Problem to solve = Could you return every line of the records below that contains the word "same"?

(Stored entries)
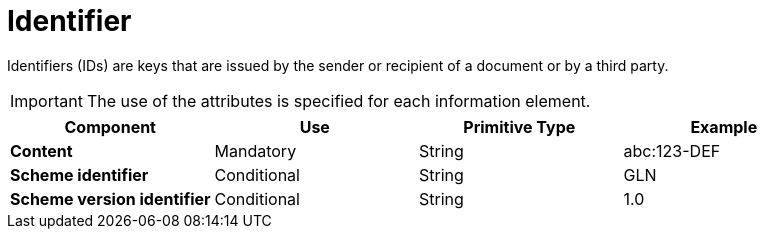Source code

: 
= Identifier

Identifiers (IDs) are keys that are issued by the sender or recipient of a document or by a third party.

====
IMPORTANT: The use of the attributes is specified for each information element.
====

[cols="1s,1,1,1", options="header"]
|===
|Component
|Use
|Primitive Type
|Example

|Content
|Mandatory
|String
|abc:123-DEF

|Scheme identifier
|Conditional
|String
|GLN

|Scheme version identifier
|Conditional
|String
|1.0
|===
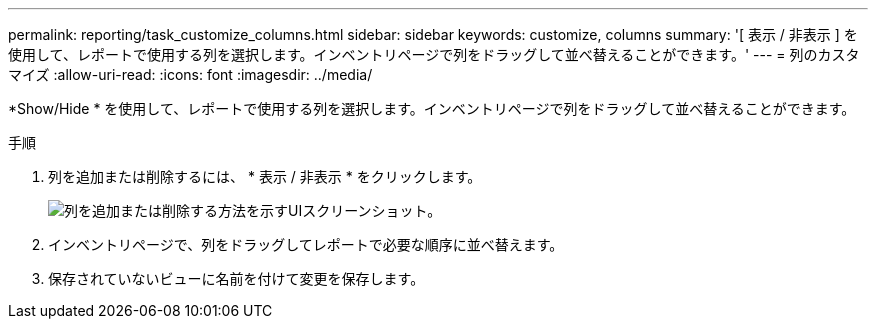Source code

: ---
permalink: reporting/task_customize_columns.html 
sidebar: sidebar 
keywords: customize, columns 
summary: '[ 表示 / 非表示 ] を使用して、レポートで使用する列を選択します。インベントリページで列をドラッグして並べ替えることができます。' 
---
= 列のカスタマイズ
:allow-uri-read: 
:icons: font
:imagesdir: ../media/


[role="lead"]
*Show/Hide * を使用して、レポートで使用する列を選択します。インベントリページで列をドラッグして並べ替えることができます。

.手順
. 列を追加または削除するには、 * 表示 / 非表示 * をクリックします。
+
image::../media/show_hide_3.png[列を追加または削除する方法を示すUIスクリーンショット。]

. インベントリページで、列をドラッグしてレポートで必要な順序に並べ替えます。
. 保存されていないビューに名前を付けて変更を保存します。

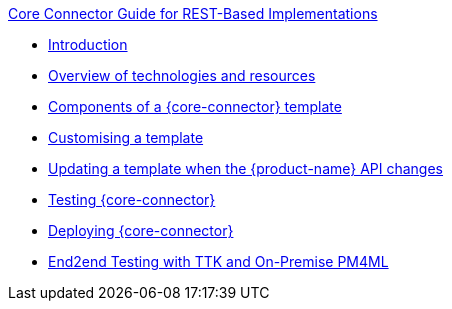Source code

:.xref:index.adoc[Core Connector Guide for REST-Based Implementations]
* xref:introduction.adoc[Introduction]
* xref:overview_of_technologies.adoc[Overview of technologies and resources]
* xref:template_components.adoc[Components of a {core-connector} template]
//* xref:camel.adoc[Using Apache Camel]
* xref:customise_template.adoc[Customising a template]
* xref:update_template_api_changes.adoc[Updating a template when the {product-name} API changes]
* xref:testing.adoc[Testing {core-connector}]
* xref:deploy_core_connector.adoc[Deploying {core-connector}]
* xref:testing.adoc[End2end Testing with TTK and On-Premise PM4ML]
...
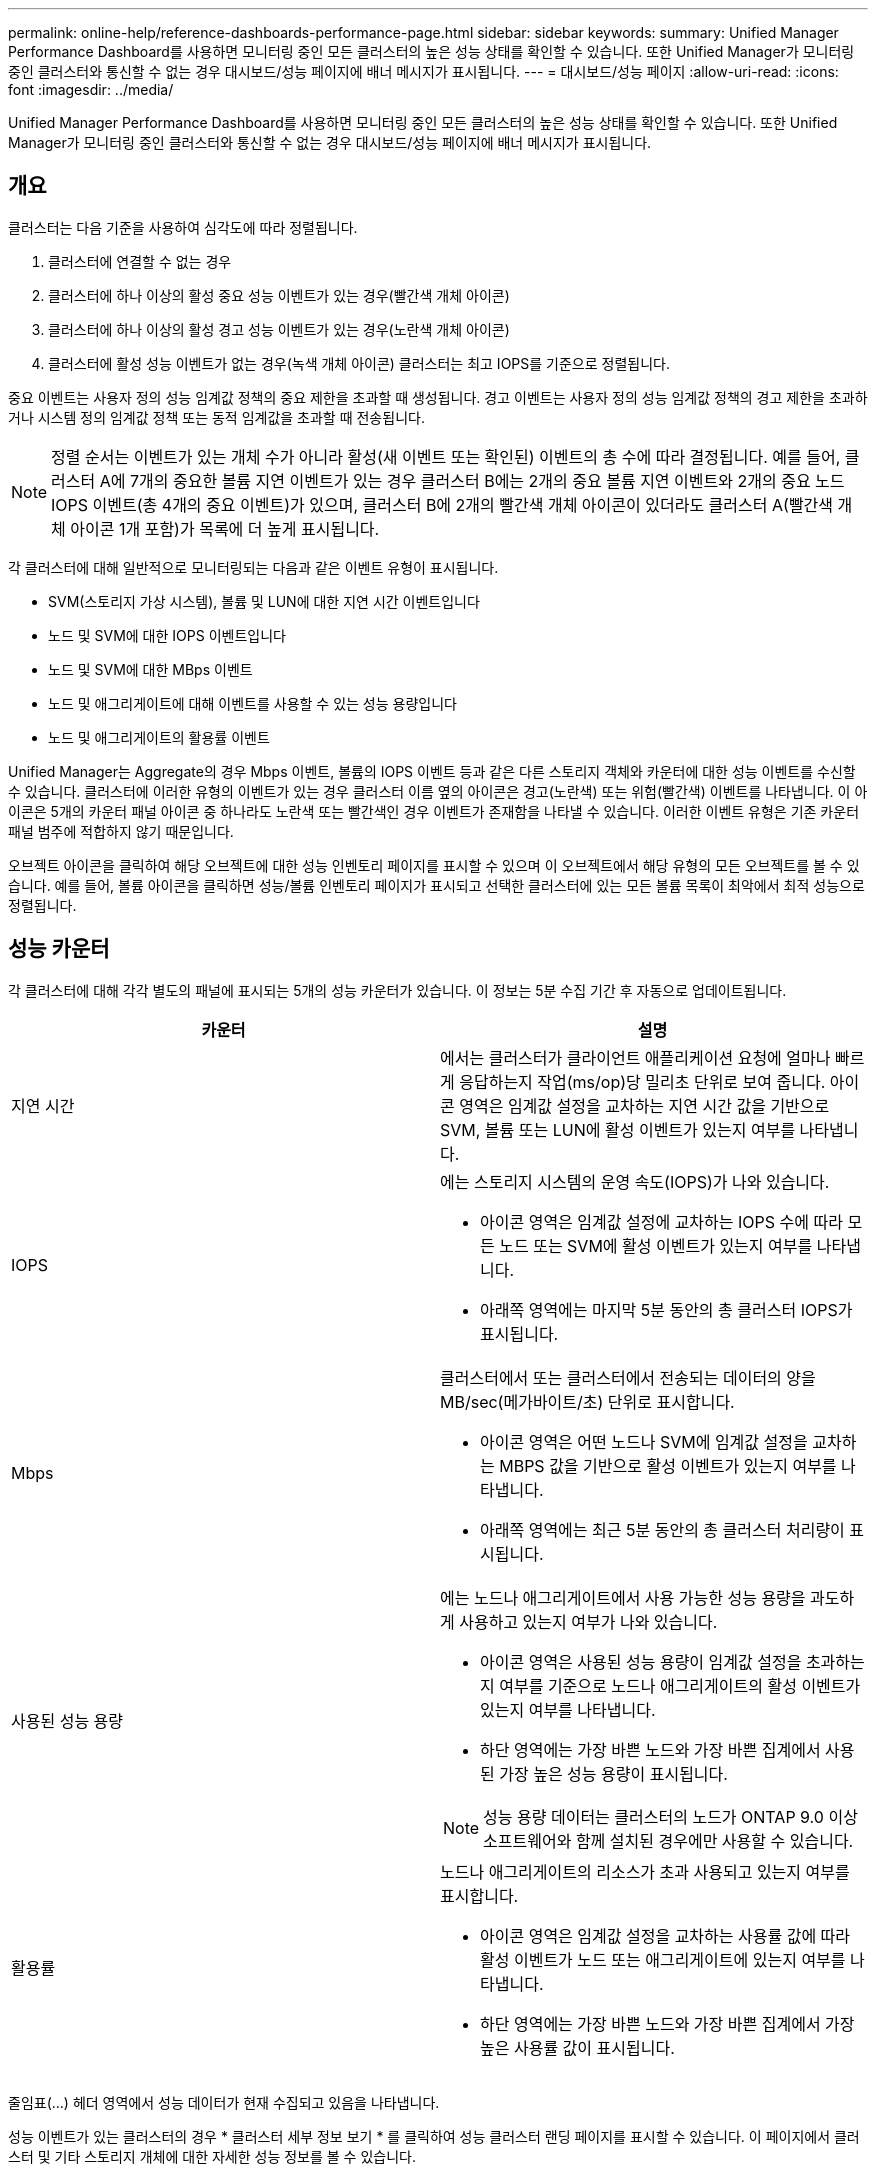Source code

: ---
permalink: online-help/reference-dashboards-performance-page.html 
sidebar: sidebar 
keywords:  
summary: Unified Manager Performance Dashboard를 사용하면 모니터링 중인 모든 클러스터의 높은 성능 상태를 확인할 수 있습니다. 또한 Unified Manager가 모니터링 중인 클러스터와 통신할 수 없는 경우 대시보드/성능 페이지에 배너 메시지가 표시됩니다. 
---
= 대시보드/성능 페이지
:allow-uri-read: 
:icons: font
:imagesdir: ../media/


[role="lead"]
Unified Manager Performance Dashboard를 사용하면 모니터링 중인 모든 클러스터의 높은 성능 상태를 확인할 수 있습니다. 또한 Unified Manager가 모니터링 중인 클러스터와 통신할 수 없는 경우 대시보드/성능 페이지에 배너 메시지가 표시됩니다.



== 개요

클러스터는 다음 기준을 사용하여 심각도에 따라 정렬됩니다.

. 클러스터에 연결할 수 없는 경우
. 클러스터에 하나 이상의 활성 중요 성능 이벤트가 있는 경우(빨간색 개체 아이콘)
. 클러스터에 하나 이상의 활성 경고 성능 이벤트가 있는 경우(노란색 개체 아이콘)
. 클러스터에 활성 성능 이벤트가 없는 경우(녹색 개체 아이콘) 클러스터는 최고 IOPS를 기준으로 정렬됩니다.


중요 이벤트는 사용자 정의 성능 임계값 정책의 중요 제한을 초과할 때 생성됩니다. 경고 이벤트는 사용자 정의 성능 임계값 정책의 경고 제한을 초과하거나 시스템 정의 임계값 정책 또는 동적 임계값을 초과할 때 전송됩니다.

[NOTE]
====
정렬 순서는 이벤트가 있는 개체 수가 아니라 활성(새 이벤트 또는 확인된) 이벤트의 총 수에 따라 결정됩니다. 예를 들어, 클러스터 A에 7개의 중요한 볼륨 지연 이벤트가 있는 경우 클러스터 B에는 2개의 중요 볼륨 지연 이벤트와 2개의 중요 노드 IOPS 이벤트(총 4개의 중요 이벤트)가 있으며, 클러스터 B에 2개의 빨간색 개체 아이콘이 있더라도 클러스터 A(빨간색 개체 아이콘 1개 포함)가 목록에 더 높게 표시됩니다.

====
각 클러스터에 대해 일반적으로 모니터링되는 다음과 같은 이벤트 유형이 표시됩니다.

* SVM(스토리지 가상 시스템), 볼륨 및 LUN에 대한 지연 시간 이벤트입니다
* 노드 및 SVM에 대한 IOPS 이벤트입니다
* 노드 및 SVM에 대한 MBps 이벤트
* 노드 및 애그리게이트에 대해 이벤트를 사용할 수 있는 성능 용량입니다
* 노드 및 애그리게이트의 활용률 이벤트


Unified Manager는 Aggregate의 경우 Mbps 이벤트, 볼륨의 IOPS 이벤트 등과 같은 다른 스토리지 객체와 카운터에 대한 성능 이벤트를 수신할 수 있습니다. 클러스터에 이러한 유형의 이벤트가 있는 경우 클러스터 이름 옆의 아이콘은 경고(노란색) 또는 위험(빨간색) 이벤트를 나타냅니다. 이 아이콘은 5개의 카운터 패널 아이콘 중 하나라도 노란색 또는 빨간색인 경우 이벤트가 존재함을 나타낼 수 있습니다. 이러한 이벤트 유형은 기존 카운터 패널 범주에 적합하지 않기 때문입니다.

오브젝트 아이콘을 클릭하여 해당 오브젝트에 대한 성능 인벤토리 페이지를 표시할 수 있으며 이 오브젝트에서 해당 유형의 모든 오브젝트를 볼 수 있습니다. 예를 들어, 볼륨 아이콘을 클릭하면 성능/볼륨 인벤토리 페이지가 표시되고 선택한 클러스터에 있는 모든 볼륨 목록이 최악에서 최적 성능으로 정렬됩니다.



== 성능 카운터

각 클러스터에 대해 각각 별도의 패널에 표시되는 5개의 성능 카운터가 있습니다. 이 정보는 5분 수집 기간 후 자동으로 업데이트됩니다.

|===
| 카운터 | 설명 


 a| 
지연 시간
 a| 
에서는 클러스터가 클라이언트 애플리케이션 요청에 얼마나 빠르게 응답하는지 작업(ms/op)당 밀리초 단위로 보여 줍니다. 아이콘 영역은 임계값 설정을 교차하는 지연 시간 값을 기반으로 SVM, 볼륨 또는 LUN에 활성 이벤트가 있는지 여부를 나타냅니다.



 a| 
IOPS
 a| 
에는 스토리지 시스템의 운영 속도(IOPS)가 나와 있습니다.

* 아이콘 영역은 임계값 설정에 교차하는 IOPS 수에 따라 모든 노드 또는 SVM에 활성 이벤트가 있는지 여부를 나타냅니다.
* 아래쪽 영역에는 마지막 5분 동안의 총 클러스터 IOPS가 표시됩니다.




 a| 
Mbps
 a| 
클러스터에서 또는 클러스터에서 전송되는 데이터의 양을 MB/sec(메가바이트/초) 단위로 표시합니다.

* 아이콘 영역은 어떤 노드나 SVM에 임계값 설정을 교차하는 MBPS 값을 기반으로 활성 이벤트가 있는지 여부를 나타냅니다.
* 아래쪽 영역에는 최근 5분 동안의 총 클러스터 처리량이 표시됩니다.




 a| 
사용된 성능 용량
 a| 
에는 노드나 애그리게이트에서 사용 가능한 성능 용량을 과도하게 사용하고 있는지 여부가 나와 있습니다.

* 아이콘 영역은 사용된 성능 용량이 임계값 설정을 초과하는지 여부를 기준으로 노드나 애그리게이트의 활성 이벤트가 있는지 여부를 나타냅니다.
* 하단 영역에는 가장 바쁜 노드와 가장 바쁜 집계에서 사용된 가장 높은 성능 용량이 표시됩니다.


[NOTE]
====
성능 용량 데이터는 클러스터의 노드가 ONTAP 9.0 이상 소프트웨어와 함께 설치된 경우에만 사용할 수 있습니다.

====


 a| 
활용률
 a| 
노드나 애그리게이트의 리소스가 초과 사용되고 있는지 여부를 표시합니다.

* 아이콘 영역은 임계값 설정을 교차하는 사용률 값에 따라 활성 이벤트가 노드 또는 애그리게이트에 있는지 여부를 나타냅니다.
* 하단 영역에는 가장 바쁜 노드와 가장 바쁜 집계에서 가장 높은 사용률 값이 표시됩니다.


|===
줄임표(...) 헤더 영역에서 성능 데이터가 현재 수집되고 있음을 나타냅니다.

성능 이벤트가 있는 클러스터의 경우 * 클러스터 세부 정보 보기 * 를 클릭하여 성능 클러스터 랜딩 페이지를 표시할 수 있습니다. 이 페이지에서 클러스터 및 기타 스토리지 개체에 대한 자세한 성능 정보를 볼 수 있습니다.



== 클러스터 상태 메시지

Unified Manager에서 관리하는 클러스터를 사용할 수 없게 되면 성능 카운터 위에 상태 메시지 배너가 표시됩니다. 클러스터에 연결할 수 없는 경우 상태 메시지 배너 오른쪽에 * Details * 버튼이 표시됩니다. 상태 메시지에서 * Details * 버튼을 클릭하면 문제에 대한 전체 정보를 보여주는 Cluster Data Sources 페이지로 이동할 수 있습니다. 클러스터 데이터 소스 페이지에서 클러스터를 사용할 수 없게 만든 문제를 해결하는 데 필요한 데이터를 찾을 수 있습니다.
* * *
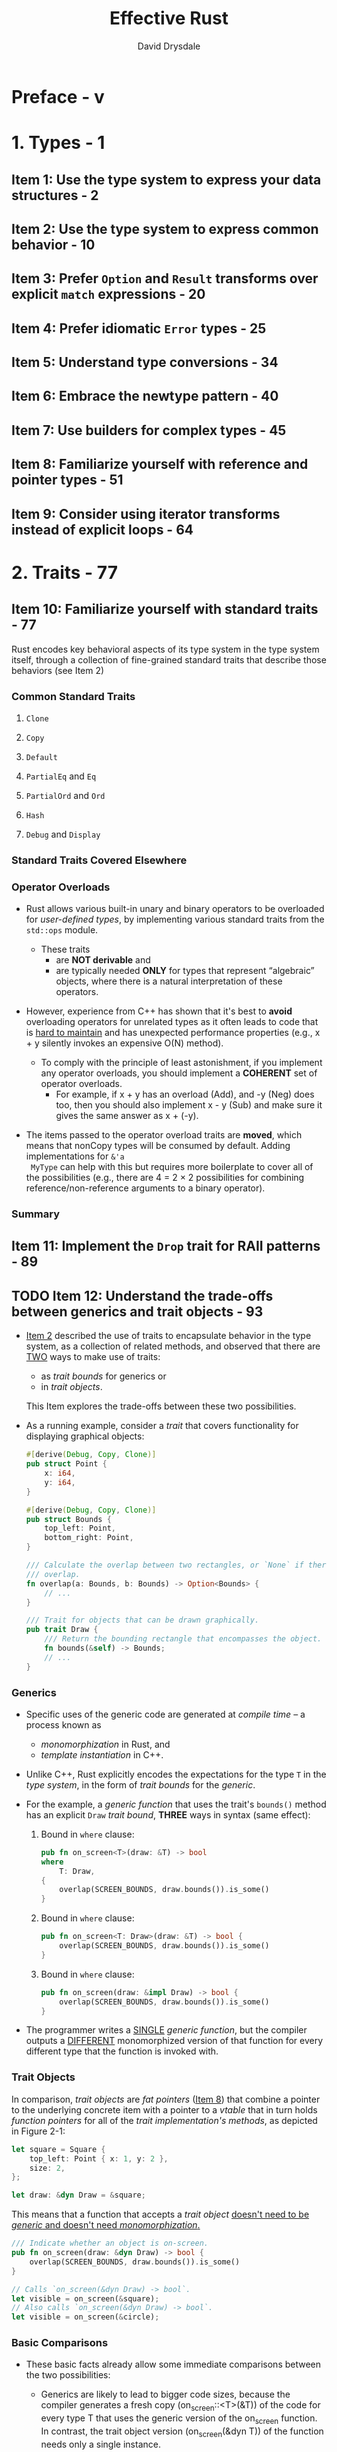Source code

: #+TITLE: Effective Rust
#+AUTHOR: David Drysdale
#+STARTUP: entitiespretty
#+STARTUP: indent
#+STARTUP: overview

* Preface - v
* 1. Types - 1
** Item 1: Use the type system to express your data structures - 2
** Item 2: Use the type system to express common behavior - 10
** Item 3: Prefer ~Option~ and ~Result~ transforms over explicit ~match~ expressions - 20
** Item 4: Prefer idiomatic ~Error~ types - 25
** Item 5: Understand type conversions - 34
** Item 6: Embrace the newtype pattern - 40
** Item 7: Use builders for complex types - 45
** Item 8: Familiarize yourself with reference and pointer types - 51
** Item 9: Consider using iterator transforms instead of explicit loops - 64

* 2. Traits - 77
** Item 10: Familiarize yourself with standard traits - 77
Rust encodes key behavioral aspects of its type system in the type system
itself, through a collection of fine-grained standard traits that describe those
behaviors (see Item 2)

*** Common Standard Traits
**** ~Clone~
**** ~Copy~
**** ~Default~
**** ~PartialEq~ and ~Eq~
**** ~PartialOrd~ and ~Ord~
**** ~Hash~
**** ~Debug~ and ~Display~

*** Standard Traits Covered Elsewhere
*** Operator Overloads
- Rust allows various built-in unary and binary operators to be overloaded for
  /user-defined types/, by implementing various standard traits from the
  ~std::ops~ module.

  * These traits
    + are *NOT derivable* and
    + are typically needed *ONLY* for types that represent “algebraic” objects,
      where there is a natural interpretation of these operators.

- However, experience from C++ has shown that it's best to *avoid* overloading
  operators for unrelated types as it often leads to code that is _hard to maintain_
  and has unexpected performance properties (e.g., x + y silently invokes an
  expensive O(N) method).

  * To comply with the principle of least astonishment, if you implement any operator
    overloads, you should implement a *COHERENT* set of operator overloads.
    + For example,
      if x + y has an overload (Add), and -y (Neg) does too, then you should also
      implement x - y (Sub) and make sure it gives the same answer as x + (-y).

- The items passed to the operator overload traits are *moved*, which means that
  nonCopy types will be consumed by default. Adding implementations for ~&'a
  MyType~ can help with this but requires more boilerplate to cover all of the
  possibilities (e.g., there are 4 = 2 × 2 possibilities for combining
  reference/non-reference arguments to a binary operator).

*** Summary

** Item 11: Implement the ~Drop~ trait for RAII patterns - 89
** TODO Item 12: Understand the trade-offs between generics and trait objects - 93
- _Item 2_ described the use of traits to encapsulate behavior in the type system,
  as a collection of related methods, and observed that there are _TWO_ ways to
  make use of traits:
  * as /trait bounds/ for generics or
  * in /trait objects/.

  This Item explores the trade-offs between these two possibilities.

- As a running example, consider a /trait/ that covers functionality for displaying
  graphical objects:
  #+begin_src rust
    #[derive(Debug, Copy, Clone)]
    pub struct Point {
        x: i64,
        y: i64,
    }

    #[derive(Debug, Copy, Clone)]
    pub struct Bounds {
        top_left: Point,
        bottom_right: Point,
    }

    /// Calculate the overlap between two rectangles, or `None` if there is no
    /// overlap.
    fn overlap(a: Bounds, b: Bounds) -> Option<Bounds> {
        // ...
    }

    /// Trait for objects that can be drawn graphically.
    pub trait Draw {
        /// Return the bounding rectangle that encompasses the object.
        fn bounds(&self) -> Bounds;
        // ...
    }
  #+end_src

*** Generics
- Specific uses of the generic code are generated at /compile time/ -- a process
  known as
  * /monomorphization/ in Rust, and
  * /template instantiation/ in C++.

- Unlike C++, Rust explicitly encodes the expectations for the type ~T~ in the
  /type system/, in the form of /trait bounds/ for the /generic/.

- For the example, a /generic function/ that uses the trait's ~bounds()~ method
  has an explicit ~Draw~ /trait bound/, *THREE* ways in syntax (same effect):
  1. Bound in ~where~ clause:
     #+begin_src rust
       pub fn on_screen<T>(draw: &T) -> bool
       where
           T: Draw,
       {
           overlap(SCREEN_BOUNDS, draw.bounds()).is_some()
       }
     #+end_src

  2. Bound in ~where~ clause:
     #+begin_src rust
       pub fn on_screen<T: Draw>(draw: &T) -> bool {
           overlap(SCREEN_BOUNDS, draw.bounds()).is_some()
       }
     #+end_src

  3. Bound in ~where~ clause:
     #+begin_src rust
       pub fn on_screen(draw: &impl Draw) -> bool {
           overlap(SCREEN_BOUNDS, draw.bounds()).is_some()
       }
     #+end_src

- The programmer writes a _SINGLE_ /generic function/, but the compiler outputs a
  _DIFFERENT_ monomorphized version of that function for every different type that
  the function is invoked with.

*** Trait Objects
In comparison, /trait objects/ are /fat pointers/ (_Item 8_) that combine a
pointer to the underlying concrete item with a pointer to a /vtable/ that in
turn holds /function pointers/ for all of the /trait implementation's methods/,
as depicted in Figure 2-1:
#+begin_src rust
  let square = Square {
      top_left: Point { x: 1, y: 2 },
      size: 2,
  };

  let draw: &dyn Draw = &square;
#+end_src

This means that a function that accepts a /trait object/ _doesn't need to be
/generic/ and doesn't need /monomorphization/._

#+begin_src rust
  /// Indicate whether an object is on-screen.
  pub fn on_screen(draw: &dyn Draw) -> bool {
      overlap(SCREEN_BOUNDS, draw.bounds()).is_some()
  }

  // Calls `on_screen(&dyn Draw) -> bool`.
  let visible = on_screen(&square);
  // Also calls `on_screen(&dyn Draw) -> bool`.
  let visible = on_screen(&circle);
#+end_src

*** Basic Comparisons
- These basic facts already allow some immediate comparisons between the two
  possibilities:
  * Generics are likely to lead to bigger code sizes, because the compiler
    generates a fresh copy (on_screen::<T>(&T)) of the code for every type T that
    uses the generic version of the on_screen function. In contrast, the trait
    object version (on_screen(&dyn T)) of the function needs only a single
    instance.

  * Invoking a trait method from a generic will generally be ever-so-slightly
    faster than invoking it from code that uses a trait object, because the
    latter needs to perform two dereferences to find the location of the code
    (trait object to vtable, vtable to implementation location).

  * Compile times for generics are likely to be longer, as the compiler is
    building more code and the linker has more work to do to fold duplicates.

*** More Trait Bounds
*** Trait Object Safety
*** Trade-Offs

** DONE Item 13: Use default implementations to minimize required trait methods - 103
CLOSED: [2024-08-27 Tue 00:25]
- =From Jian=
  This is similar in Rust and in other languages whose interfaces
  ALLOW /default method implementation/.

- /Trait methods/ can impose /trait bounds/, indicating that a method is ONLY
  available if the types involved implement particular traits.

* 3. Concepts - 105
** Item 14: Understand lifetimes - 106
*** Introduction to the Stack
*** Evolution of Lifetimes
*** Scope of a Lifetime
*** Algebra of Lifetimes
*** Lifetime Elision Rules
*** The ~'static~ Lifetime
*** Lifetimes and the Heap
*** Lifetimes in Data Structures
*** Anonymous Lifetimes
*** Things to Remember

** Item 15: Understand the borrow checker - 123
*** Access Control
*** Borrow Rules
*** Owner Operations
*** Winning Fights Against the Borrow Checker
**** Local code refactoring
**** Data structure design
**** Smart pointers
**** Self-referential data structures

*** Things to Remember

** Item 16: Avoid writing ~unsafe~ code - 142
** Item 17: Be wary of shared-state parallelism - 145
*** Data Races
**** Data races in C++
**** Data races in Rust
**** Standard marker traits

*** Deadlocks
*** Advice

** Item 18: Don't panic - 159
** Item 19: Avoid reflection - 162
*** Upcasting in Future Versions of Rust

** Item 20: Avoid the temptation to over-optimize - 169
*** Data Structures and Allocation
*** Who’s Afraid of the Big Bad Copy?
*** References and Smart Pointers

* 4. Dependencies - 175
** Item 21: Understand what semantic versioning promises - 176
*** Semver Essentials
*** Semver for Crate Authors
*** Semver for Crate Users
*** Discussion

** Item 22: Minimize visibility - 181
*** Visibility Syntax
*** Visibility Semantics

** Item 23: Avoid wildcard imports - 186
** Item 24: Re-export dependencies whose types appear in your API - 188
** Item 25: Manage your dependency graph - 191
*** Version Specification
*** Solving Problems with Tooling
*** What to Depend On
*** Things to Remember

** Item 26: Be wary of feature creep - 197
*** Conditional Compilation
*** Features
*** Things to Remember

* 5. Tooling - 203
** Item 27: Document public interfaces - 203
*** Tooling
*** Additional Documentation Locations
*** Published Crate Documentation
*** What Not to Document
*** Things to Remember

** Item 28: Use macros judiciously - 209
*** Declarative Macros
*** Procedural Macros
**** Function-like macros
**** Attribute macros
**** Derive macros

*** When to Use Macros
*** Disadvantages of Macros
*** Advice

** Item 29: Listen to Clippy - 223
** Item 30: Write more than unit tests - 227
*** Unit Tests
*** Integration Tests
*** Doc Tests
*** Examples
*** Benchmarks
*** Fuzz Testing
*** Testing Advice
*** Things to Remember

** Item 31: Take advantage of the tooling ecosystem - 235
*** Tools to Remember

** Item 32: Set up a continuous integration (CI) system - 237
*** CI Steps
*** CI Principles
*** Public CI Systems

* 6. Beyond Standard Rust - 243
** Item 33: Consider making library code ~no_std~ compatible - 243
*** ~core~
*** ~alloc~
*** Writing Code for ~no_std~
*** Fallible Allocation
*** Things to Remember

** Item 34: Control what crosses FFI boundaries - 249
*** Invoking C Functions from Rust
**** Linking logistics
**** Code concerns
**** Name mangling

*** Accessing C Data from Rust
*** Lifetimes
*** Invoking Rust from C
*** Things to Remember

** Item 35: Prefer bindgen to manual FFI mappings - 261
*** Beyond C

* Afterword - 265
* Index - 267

Answer =
      implement x - y (Sub) and make sure it gives the same answer as x + (-y).
  has an explicit ~Draw~ /trait bound/, *THREE* ways in syntax (same effect):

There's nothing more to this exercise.